Study: BNT162b2 mRNA COVID-19 Vaccine Effectiveness in the Prevention of SARS-CoV-2 Infection and Symptomatic Disease in Five-Month Follow-Up: A Retrospective Cohort Study. Image Credit: cortex-film/ Shutterstock
A new study has been published in the journal Vaccines that evaluated the effectiveness of Cominarty against documented SARS-CoV-2 infection and symptomatic diseases in the medium to long term.
A new study
A mass vaccination campaign was initiated in Italy and other European countries on December 27, 2020. Healthcare workers (HCWs) were prioritized for vaccination by the Italian government as they were at high risk of contracting the virus. The vaccine was administered to individuals 12 years of age and older, at least 21 days apart. In the pre-licensure trial, the vaccine (Pfizer-BioNTech) was 95% effective in preventing COVID-19 and did not have any significant side effects.
The cohort study was conducted at Bari Policlinico General University Hospital, comprising 1000 beds and 6000 health care workers (HCWs). HCWs who completed the vaccination schedule were matched with HCWs who had refused vaccination, and the two groups were followed up for five months (January–May 2021). The medium- to long-term effectiveness of BNT162b2 was evaluated.
The study population comprised 6136 HCWs, out of which 5351 were in the vaccinated group. The median time between the first and second doses was 23 days. The results obtained for this population were compared to those of a previous report by the same authors, which was carried out in Apulia (with about 4,000,000 inhabitants). In Apulia, from February 2020 to July 7, 2021, 253,571 confirmed cases of COVID-19 and 6646 related deaths were reported.

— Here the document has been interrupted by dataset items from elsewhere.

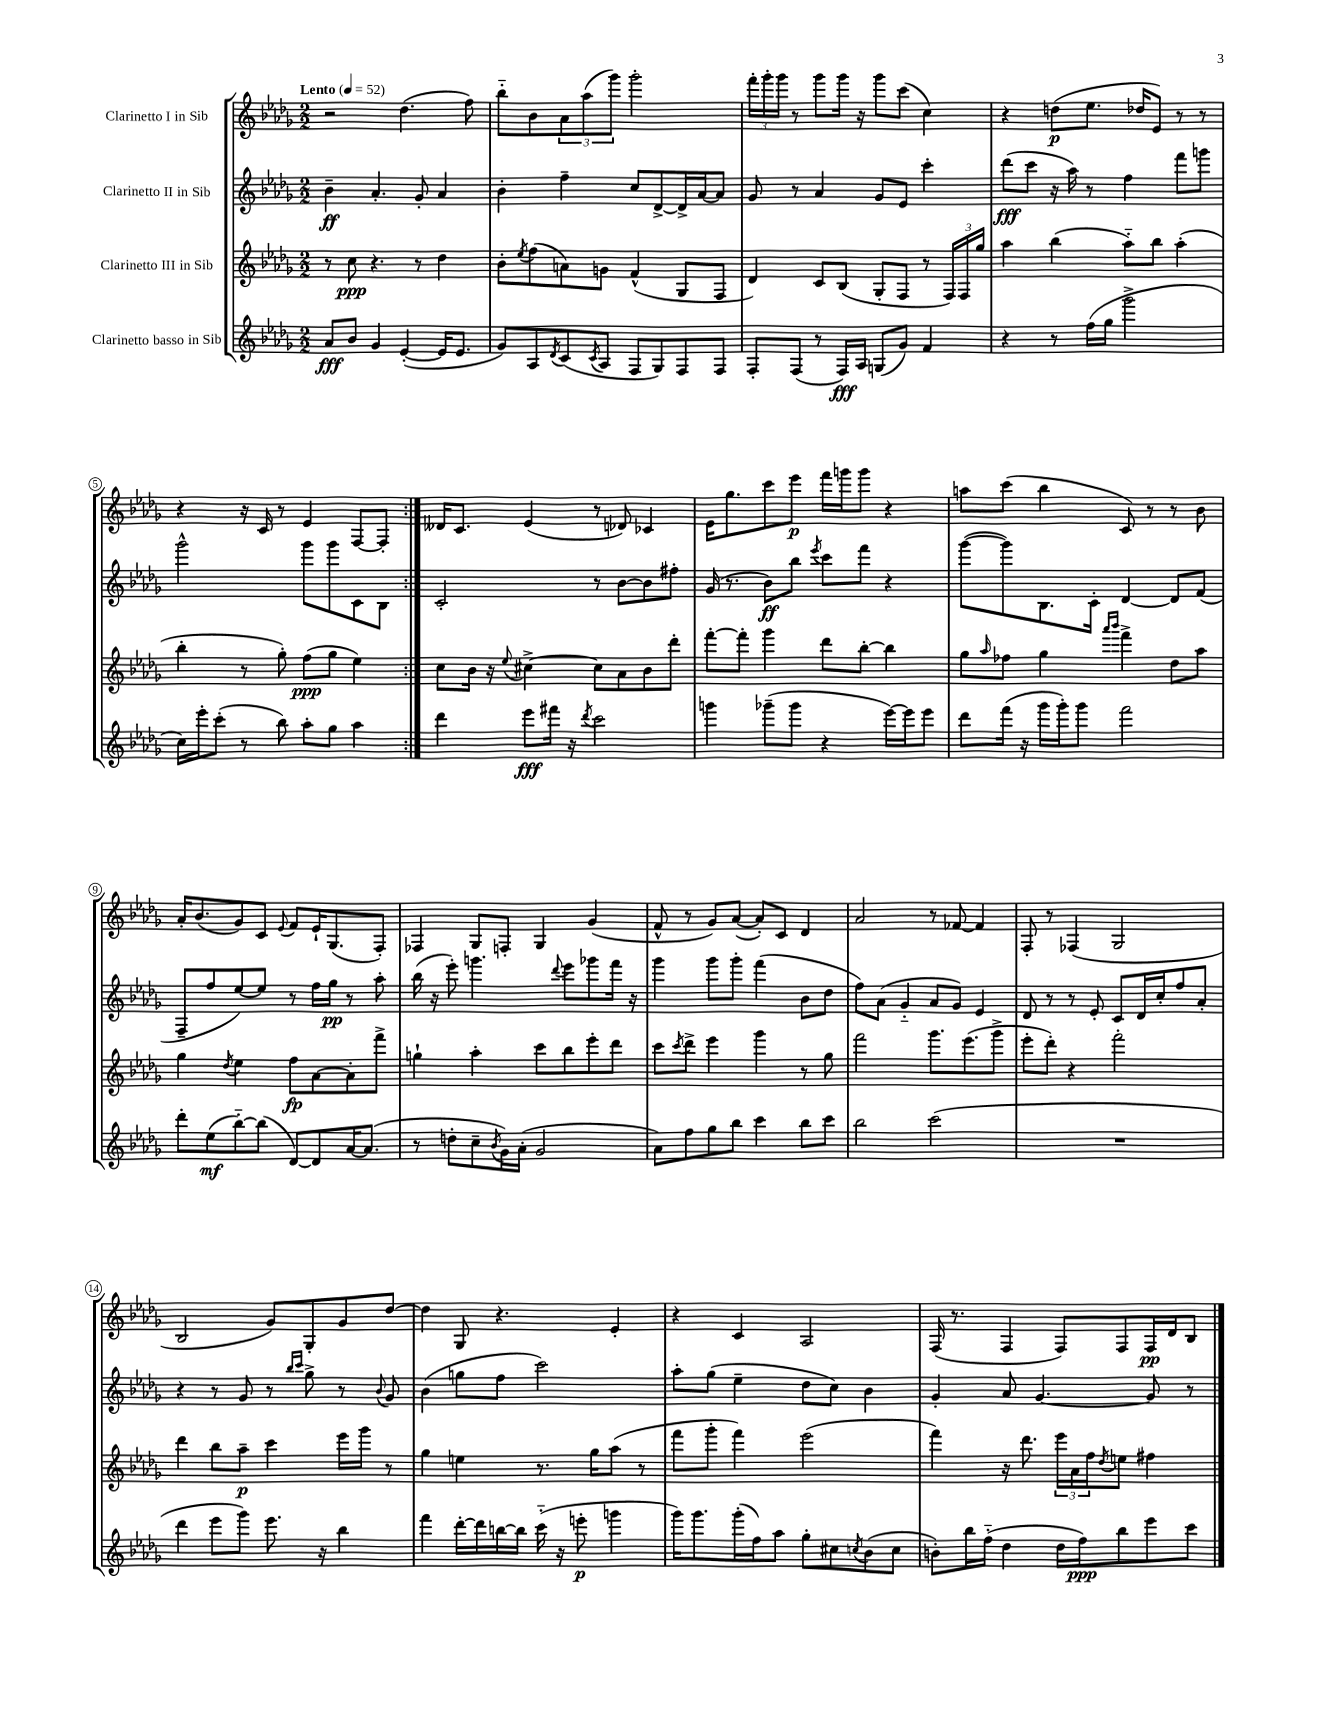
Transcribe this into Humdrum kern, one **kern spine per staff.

**kern	**dynam	**kern	**dynam	**kern	**dynam	**kern	**dynam
*part4	*part4	*part3	*part3	*part2	*part2	*part1	*part1
*staff4	*staff4	*staff3	*staff3	*staff2	*staff2	*staff1	*staff1
*I"Clarinetto basso in Sib	*	*I"Clarinetto III in Sib	*	*I"Clarinetto II in Sib	*	*I"Clarinetto I in Sib	*
*clefG2	*	*clefG2	*	*clefG2	*	*clefG2	*
*k[b-e-a-d-g-]	*	*k[b-e-a-d-g-]	*	*k[b-e-a-d-g-]	*	*k[b-e-a-d-g-]	*
*M2/2	*	*M2/2	*	*M2/2	*	*M2/2	*
*MM52	*	*MM52	*	*MM52	*	*MM52	*
=1	=1	=1	=1	=1	=1	=1	=1
!	!	!	!	!	!	!LO:TX:a:B:t=Lento	!
8a-/L	fff	8r	.	4b-~\	ff	2r	.
8b-/J	.	8cc\	ppp	.	.	.	.
4g-/	.	4.r	.	4.a-'/	.	.	.
([4e-'/	.	.	.	.	.	(4.dd-\	.
.	.	8r	.	8g-'/	.	.	.
16e-/KL]	.	4dd-\	.	4a-/	.	.	.
8.e-/J	.	.	.	.	.	.	.
.	.	.	.	.	.	8ff\)	.
=2	=2	=2	=2	=2	=2	=2	=2
8g-/L)	.	8b-'\L	.	4b-'\	.	8bb-\L	.
.	.	8qee-/	.	.	.	.	.
8A-/	.	(8ff\	.	.	.	8b-\	.
8qd-/	.	.	.	.	.	.	.
(8c/	.	8an\)	.	4ff~\	.	12a-\	.
.	.	.	.	.	.	(12aa-\	.
8qc/	.	.	.	.	.	.	.
8A-/J	.	8gn\J	.	.	.	.	.
.	.	.	.	.	.	12ggg-\J)	.
8F/L	.	(4f^^/	.	8cc/L	.	2ggg-'\	.
8G-/)	.	.	.	[8d-^/	.	.	.
8F/	.	8G-/L	.	16d-^/L]	.	.	.
.	.	.	.	[16a-/J	.	.	.
8F/J	.	8F/J	.	8a-/J]	.	.	.
=3	=3	=3	=3	=3	=3	=3	=3
8F'/L	.	4d-/)	.	8g-/	.	24fff'\LL	.
.	.	.	.	.	.	24ggg-'\	.
.	.	.	.	.	.	24ggg-\JJ	.
(8F/J	.	.	.	8r	.	8r	.
8r	.	8c/L	.	4a-/	.	8ggg-\L	.
16F/LL)	fff	(8B-/J	.	.	.	16ggg-\Jk	.
16A-/JJ	.	.	.	.	.	16r	.
(8Gn/L	.	8G-'/L	.	8g-/L	.	8ggg-\L	.
8g-/J)	.	8F/J	.	8e-/J	.	(8ccc\J	.
4f/	.	8r	.	4ccc'\	.	4cc\)	.
.	.	24F/LL)	.	.	.	.	.
.	.	24F/	.	.	.	.	.
.	.	24gg-/JJ	.	.	.	.	.
=4	=4	=4	=4	=4	=4	=4	=4
4r	.	4aa-\	.	(8ddd-\L	fff	4r	.
.	.	.	.	8ccc\J	.	.	.
8r	.	(4bb-\	.	16r	.	(8ddn\L	p
.	.	.	.	16aa-\)	.	.	.
(16ff\LL	.	.	.	8r	.	8.ee-\J	.
16gg-\JJ	.	.	.	.	.	.	.
2ggg-^\	.	8aa-\L)	.	4ff\	.	.	.
.	.	.	.	.	.	16dd-X/KL	.
.	.	8bb-\J	.	.	.	8e-/J)	.
.	.	(4aa-'\	.	8fff\L	.	8r	.
.	.	.	.	8gggn\J	.	8r	.
!!LO:LB:g=z
=5	=5	=5	=5	=5	=5	=5	=5
16cc\LL)	.	4bb-'\	.	2ggg-^^\	.	4r	.
16eee-'\J	.	.	.	.	.	.	.
(8ccc'\J	.	.	.	.	.	.	.
8r	.	8r	.	.	.	16r	.
.	.	.	.	.	.	16c/	.
8bb-\)	.	8gg-'\)	.	.	.	8r	.
8aa-'\L	.	(8ff\L	ppp	8ggg-\L	.	4e-/	.
8gg-\J	.	8gg-\J	.	8ggg-\	.	.	.
4aa-\	.	4ee-\)	.	8c\	.	[8F/L	.
.	.	.	.	8B-\J	.	8F'/J]	.
=6:|!	=6:|!	=6:|!	=6:|!	=6:|!	=6:|!	=6:|!	=6:|!
4ddd-\	.	8cc\L	.	2c'/	.	16d--X/KL	.
.	.	.	.	.	.	8.c/J	.
.	.	16b-\Jk	.	.	.	.	.
.	.	16r	.	.	.	.	.
.	.	8qqee-/	.	.	.	.	.
8eee-\L	fff	[4cc#X^\	.	.	.	(4e-/	.
16fff#X\Jk	.	.	.	.	.	.	.
16r	.	.	.	.	.	.	.
8qddd-/	.	.	.	.	.	.	.
2ccc\	.	8cc#\L]	.	8r	.	8r	.
.	.	8a-\	.	[8b-\L	.	8d-X/)	.
.	.	8b-\	.	8b-\]	.	4c-X/	.
.	.	8ddd-'\J	.	8ff#X'\J	.	.	.
=7	=7	=7	=7	=7	=7	=7	=7
4gggn\	.	[8fff'\L	.	(16g-/	.	16e-\KL	.
.	.	.	.	8.r	.	8.gg-\	.
.	.	8fff'\J]	.	.	.	.	.
(8ggg-X~\L	.	4ggg-\	.	8b-\L)	ff	8ccc\	.
8ggg-\J	.	.	.	8bb-\J	.	8eee-\J	p
.	.	.	.	8qeee-/	.	.	.
4r	.	8ddd-\L	.	8ccc\L	.	16fff\LL	.
.	.	.	.	.	.	16gggn\J	.
.	.	[8bb-'\J	.	8fff\J	.	8ggg\J	.
[16eee-\LL)	.	4bb-\]	.	4r	.	4r	.
16eee-\J]	.	.	.	.	.	.	.
8eee-\J	.	.	.	.	.	.	.
=8	=8	=8	=8	=8	=8	=8	=8
8ddd-\L	.	8gg-\L	.	([8ggg-\L	.	8aan\L	.
.	.	16qqaa-/	.	.	.	.	.
(16fff\Jk	.	8ff-X\J	.	8ggg-\])	.	(8ccc\J	.
16r	.	.	.	.	.	.	.
16ggg-\LL	.	4gg-\	.	8.B-\	.	4bb-\	.
16ggg-'\J)	.	.	.	.	.	.	.
8ggg-\J	.	.	.	.	.	.	.
.	.	.	.	16c'\Jk	.	.	.
.	.	16qqaaa-/LL	.	.	.	.	.
.	.	16qqbbb-/JJ	.	.	.	.	.
2fff\	.	4fff^\	.	[4d-/	.	8c/)	.
.	.	.	.	.	.	8r	.
.	.	8dd-\L	.	8d-/L]	.	8r	.
.	.	8aa-\J	.	(8f/J	.	8b-\	.
!!LO:LB:g=z
=9	=9	=9	=9	=9	=9	=9	=9
8ddd-'\L	.	4gg-\	.	8F~/L	.	16a-'/KL	.
.	.	.	.	.	.	(8.b-/	.
(8ee-\	mf	.	.	8ff/	.	.	.
.	.	8qdd-/	.	.	.	.	.
[8bb-\)	.	4ee-\	.	[8ee-/)	.	8g-/)	.
(8bb-\J]	.	.	.	8ee-/J]	.	8c/J	.
.	.	.	.	.	.	8qqe-/	.
[8d-/L)	.	8ff\L	fp	8r	.	8f/L	.
8d-/]	.	[8a-\	.	16ff\LL	.	16e-`/K	.
.	.	.	.	16gg-\JJ	pp	(8.G-/	.
[16a-/K	.	8a-'\]	.	8r	.	.	.
(8.a-/J]	.	.	.	.	.	.	.
.	.	8fff^\J	.	8aa-'\	.	8F'/J)	.
=10	=10	=10	=10	=10	=10	=10	=10
8r	.	4ggn`\	.	(16bb-\	.	4F-X/	.
.	.	.	.	16r	.	.	.
8ddn'\L	.	.	.	8eee-'\)	.	.	.
8cc~\	.	4aa-'\	.	4.gggn\	.	8G-/L	.
8qb-/	.	.	.	.	.	.	.
16g-\L)	.	.	.	.	.	8Fn'/J	.
(16a-'\JJ	.	.	.	.	.	.	.
2g-/	.	8ccc\L	.	.	.	4G-/	.
.	.	.	.	8qqddd-/	.	.	.
.	.	8bb-\	.	8eee-\L	.	.	.
.	.	8eee-'\	.	8ggg-X\	.	(4g-/	.
.	.	8ddd-\J	.	16fff\Jk	.	.	.
.	.	.	.	16r	.	.	.
=11	=11	=11	=11	=11	=11	=11	=11
8a-\L)	.	8ccc\L	.	4ggg-\	.	8f^^/	.
.	.	8qccc/	.	.	.	.	.
8ff\	.	8ddd-^\J	.	.	.	8r	.
8gg-\	.	4eee-\	.	8ggg-\L	.	8g-/L)	.
8bb-\J	.	.	.	8ggg-'\J	.	([8a-/J	.
4ccc\	.	4ggg-\	.	(4fff\	.	8a-'/L])	.
.	.	.	.	.	.	8c/J	.
8bb-\L	.	8r	.	8b-\L	.	4d-/	.
8ccc\J	.	8gg-\	.	8dd-\J	.	.	.
=12	=12	=12	=12	=12	=12	=12	=12
2bb-\	.	2fff\	.	8ff\L)	.	2a-/	.
.	.	.	.	(8a-\J	.	.	.
.	.	.	.	4g-/	.	.	.
(2ccc\	.	8.ggg-\L	.	8a-/L	.	8r	.
.	.	.	.	8g-/J)	.	[8f-X/	.
.	.	(8.eee-\	.	.	.	.	.
.	.	.	.	4e-/	.	4f-/]	.
.	.	8ggg-^\J	.	.	.	.	.
=13	=13	=13	=13	=13	=13	=13	=13
1r	.	8eee-'\L	.	8d-/	.	8F'/	.
.	.	8ddd-'\J)	.	8r	.	8r	.
.	.	4r	.	8r	.	(4F-X/	.
.	.	.	.	8e-'/	.	.	.
.	.	2fff'\	.	8c/L	.	2G-/	.
.	.	.	.	16d-/L	.	.	.
.	.	.	.	16cc'/J	.	.	.
.	.	.	.	8ff/	.	.	.
.	.	.	.	8a-'/J	.	.	.
!!LO:LB:g=z
=14	=14	=14	=14	=14	=14	=14	=14
4ddd-\	.	4ddd-\	.	4r	.	2B-/	.
8eee-\L	.	8bb-\L	.	8r	.	.	.
8ggg-\J)	.	8aa-~\J	p	8g-/	.	.	.
8.eee-\	.	4ccc\	.	8r	.	8g-/L)	.
.	.	.	.	16qqbb-/LL	.	.	.
.	.	.	.	16qqccc/JJ	.	.	.
.	.	.	.	8gg-^\	.	8G-'/	.
16r	.	.	.	.	.	.	.
4bb-\	.	16eee-\LL	.	8r	.	8g-/	.
.	.	16ggg-\JJ	.	.	.	.	.
.	.	.	.	8qqb-/	.	.	.
.	.	8r	.	8g-/	.	[8dd-/J	.
=15	=15	=15	=15	=15	=15	=15	=15
4fff\	.	4gg-\	.	(4b-\	.	4dd-\]	.
[16ddd-'\LL	.	4een\	.	8ggn\L	.	8G-/	.
16ddd-\]	.	.	.	.	.	.	.
[16bbn\	.	.	.	8ff\J	.	4.r	.
16bb\JJ]	.	.	.	.	.	.	.
(16ccc\	.	8.r	.	2ccc\)	.	.	.
16r	.	.	.	.	.	.	.
8eeen'\	p	.	.	.	.	.	.
.	.	16gg-\KL	.	.	.	.	.
4gggn\	.	(8aa-\J	.	.	.	4e-'/	.
.	.	8r	.	.	.	.	.
=16	=16	=16	=16	=16	=16	=16	=16
16ggg-\KL)	.	8fff\L	.	8aa-'\L	.	4r	.
8.ggg-\	.	.	.	.	.	.	.
.	.	8ggg-'\J	.	(8gg-\J	.	.	.
(16ggg-'\L	.	4fff\)	.	4ee-~\	.	4c/	.
16ff\J)	.	.	.	.	.	.	.
8aa-\J	.	.	.	.	.	.	.
8gg-'\L	.	(2eee-\	.	8dd-\L	.	2A-/	.
8cc#X\	.	.	.	8cc\J)	.	.	.
8qccn/	.	.	.	.	.	.	.
(8b-\	.	.	.	4b-\	.	.	.
8cc\J	.	.	.	.	.	.	.
=17	=17	=17	=17	=17	=17	=17	=17
8bn'\L)	.	4fff\)	.	4g-'/	.	(16F/	.
.	.	.	.	.	.	8.r	.
16bb-\L	.	.	.	.	.	.	.
(16ff\JJ	.	.	.	.	.	.	.
4dd-\	.	16r	.	8a-/	.	4F/	.
.	.	8.ddd-\	.	.	.	.	.
.	.	.	.	[4.g-/	.	.	.
16dd-\LL	.	24eee-\LL	.	.	.	8F/L)	.
.	.	24a-\	.	.	.	.	.
16ff\J)	ppp	.	.	.	.	.	.
.	.	24ff\J	.	.	.	.	.
.	.	8qdd-/	.	.	.	.	.
8bb-\	.	8een\J	.	.	.	8F/	.
8eee-\	.	4ff#X\	.	8g-/]	.	16F/L	pp
.	.	.	.	.	.	16d-/J	.
8ccc\J	.	.	.	8r	.	8B-/J	.
==	==	==	==	==	==	==	==
*-	*-	*-	*-	*-	*-	*-	*-
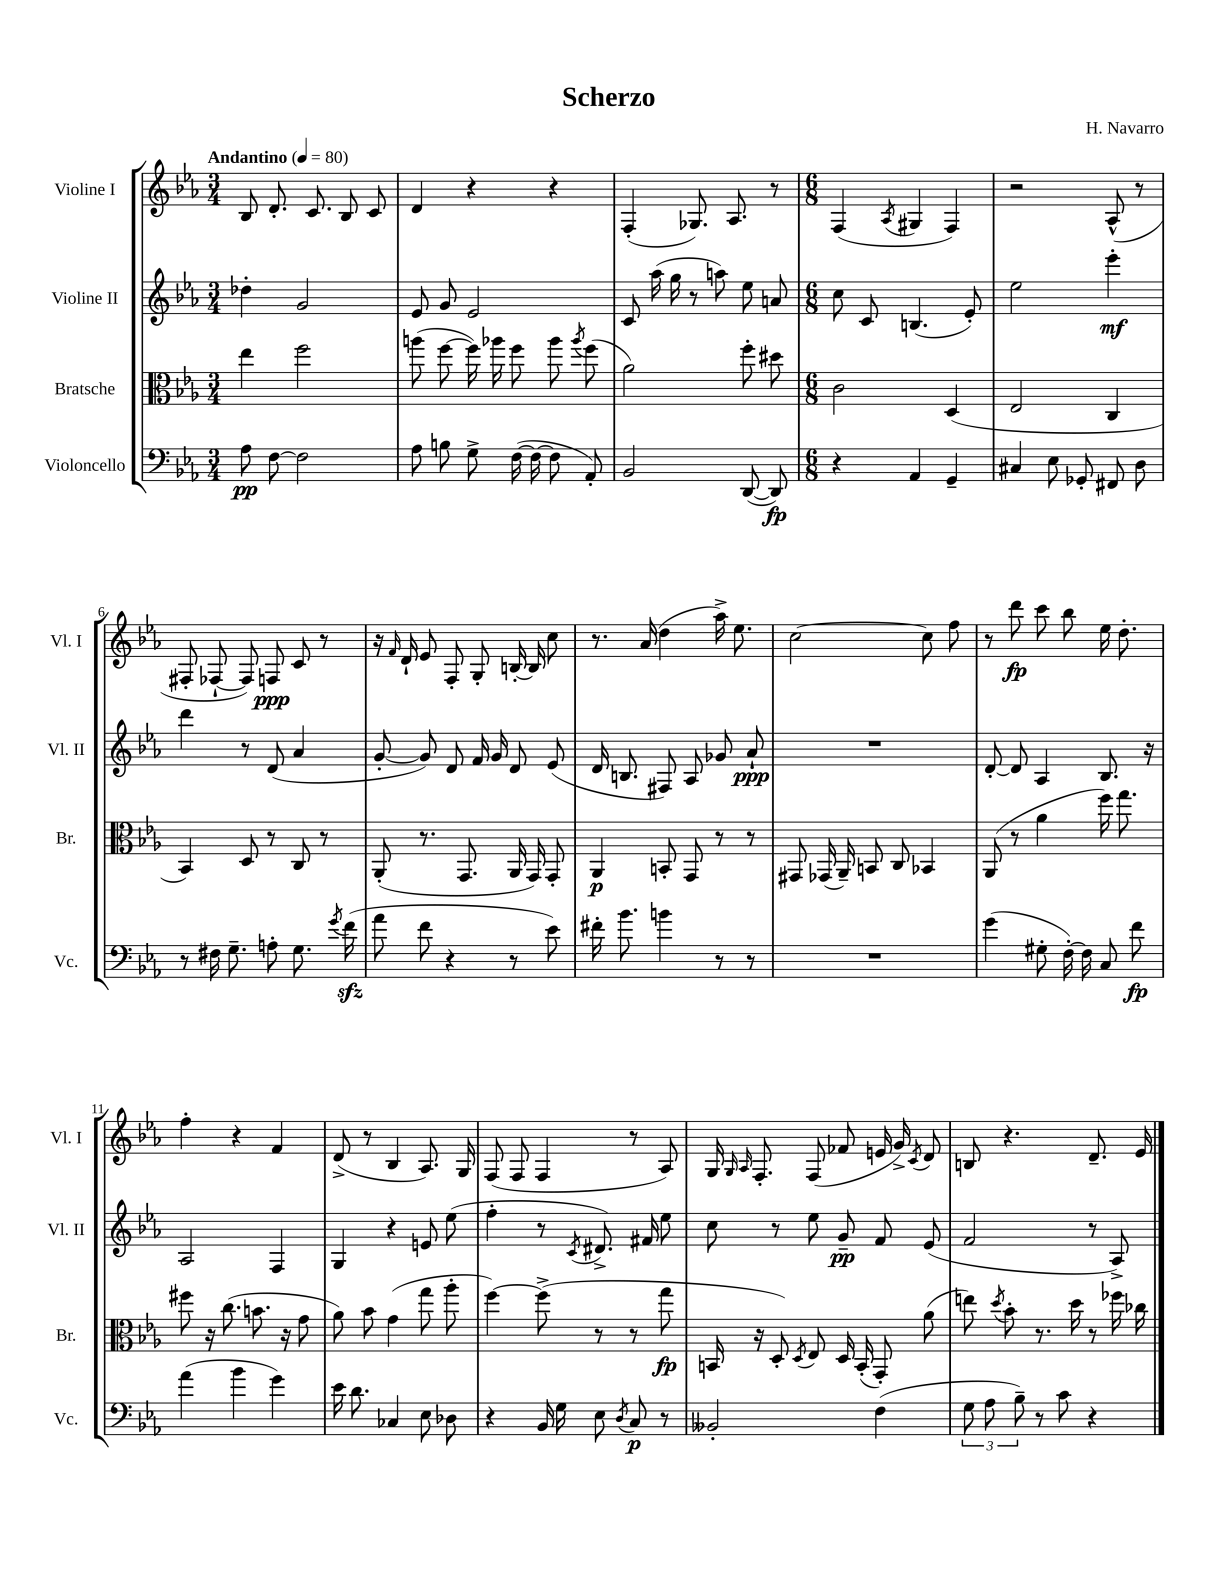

The median follow-up period was 139 days, during which there were 227 cases of SARS-CoV-2 infection. One hundred seventy-nine infections were noted in the unvaccinated group, and the cumulative incidence was 2.8 per 10,000 person-days. The symptomatic disease developed in 131 HCWs, including 112 in the unvaccinated group. In this case, the cumulative incidence was 1.6 per 10,000 person-days. There was considerable heterogeneity, with the cumulative incidence in the unvaccinated group being 12.4 per 10,000 person-days and 0.3 per 10,000 person-days in the vaccinated group.
The cumulative incidence of both infection and symptomatic disease in the two groups was substantially lower in the vaccinated group. The vaccine efficacy was also estimated, and scientists observed nine hospitalizations, including eight in the unvaccinated group and one in the vaccinated group. During vaccination follow-up, there were no serious and/or long-term adverse reactions. The safety of the vaccine is the subject of a report currently in preparation.
Strengths and limitations
The study's main strengths were the large sample size and a longer follow-up period compared to others in the literature.
The main limitation was the inability to break down vaccine effectiveness based on age, sex, ethnicity, etc. Furthermore, no data on the circulating virus variants were available. Therefore, these results should be interpreted as those for variants less infectious than the Delta variant. Scientists also opine that it could well be the case that some asymptomatic infection was not detected. Lastly, the immune status (es. immunodepression, chemotherapy treatment, etc.) of enrolled subjects was not available.
The data presented in this analysis are consistent with the very high effectiveness of the BNT162b2 mRNA vaccine in preventing both SARS-CoV-2 infections. In another study, scientists reported the production of 100% neutralizing antibodies after the second dose and well-tolerated adverse effects. Of course, other studies have reported low efficacy of BNT162b2 in preventing the transmission of variant B.1.1.7. The results, overall, should encourage vaccination among still-reluctant HCWs.
In Italy, vaccination of HCWs is still not mandatory, but given the severity of the pandemic, this policy merits serious deliberation. In March, the Italian government made vaccination semi-compulsory with penalties related to salary suspension.
However, more research is needed to understand the practical effects of this regulation. Further research is also required to determine the VE of the BNT162b2 mRNA vaccine in different populations and over an even longer follow-up period. That will make people more comfortable with the idea of vaccination and help us combat the COVID-19 pandemic.